Fabric that is too tight on your skin can trap in heat and moisture and cause an imbalance in your vagina’s PH levels.
Tight underwear may also rub your skin and lead to chafing. Irritation along this sensitive area of skin is not only uncomfortable but can also give you painful ingrown hairs.
Your underwear should be the right shape for your body.
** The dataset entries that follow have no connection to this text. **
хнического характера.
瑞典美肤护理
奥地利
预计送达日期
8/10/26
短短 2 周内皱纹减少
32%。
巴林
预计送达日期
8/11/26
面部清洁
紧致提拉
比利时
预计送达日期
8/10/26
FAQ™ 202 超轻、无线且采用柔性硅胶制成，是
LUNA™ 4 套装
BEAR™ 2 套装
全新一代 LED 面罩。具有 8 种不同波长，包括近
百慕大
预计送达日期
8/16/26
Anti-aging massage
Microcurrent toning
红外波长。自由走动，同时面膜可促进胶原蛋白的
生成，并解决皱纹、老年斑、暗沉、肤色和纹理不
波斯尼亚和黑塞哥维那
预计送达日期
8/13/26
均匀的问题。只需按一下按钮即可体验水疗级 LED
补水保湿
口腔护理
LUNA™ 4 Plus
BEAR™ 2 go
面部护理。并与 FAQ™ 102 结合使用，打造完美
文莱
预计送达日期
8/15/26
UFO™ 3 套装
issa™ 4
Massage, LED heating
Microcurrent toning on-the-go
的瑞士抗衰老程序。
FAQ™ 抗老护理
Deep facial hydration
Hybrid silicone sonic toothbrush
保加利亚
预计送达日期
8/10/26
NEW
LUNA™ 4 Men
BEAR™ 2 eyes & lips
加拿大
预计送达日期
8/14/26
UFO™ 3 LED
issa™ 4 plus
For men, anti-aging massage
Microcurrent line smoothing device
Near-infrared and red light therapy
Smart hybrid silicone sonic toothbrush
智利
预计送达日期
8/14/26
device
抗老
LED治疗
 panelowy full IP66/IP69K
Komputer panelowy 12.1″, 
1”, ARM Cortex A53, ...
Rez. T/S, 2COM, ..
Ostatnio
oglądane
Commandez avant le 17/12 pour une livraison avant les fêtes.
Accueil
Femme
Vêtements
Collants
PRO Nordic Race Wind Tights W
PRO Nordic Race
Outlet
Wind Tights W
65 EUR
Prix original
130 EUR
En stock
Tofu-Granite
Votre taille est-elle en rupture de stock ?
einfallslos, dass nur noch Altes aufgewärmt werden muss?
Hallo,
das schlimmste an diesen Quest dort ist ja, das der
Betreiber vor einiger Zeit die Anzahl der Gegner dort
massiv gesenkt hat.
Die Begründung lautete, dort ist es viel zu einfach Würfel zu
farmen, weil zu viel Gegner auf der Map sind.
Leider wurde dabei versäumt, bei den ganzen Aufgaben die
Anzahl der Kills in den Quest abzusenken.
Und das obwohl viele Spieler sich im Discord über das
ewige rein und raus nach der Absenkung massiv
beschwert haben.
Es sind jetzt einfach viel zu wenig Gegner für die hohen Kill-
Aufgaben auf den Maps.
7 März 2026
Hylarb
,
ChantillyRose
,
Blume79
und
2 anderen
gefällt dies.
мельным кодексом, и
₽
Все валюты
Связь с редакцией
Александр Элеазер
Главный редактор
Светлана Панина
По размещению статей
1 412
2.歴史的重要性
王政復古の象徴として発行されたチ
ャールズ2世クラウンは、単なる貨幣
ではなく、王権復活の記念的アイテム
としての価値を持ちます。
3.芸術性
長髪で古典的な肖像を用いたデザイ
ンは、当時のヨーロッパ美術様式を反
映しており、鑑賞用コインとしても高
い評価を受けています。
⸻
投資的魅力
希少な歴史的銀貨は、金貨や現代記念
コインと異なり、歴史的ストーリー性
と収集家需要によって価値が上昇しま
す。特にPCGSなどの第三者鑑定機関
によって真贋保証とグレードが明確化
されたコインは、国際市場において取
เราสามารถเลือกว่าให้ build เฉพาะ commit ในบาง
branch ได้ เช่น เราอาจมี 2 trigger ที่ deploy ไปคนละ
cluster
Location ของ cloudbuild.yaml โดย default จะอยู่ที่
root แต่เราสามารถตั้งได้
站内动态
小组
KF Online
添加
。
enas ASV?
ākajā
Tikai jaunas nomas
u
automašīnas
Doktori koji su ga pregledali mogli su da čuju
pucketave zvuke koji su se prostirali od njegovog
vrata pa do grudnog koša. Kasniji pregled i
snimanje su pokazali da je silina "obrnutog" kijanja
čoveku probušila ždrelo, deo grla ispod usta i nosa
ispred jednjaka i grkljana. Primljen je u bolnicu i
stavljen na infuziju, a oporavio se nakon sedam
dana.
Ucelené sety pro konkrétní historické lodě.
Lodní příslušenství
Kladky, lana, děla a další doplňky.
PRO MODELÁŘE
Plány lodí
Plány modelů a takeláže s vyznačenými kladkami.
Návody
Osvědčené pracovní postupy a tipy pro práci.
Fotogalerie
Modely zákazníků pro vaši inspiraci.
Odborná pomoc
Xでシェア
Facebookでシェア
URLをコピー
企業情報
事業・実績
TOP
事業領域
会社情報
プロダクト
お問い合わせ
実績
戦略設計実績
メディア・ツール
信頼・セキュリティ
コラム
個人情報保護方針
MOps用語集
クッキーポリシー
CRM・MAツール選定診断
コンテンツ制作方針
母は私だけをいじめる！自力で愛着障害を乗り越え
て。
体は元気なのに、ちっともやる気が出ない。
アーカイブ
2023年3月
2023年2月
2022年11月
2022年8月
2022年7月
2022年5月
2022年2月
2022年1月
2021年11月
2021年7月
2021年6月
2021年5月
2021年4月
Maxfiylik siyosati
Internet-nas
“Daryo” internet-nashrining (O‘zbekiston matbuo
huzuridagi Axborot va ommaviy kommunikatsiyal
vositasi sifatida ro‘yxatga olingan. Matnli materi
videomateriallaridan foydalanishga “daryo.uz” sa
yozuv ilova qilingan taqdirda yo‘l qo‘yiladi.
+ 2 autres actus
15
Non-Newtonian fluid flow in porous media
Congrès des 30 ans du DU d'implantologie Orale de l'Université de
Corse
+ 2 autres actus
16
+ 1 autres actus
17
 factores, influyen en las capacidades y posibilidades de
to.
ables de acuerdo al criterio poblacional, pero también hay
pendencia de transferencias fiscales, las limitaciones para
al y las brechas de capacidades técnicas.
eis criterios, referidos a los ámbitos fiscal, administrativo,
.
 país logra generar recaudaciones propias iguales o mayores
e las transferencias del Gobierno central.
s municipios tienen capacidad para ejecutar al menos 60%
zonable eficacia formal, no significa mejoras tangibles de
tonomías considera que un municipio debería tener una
If your pants are leaving marks on your skin, then it’s time to consider going up a size to avoid possible infections.
Replace your underwear yearly
Have you ever considered whether your pants might have an expiration date?
Debates around this very question were recently sparked online after a TikTok user stated that underwear should be thrown away and replaced every six to nine months.
Though the six-month rule might seem extreme, used underwear can be a breeding ground for bacteria, yeast and fungi, and could result in irritation and inflammation if the vagina is exposed to bacteria for an extended period of time.
That’s why it’s so important to wash pants after every use and never re-wear used underwear.
Ideally, underwear shouldn’t be kept longer than a year to prevent any risk of lingering bacteria from causing infection.
However, if pants are regularly washed at a minimum of 40 degrees with detergent, there’s no harm in keeping the odd pair of old knickers.
Or no underwear at all?
To commando or commandon’t – that is the question.
A hotly debated topic amongst experts, the age-old question of whether to go without underwear to this day remains unanswered.
Generally, if you have a healthy vagina, going commando will neither positively nor negatively affect vaginal health, so it’s entirely down to personal preference.
If you are more prone to vaginal infections however, it’s probably a good idea to avoid wearing underwear to bed since this reduces the amount of time genitalia is exposed to bacteria and minimises moisture build-up.
Some experts recommend going commando while you exercise, since bacteria thrives in a warm and damp environment. Damp underwear can also cause uncomfortable chafing, so consider this when weighing up whether to leave the knickers at home while you work out.
If you decide you would be more comfortable wearing underwear, always remove and wash the item after every workout.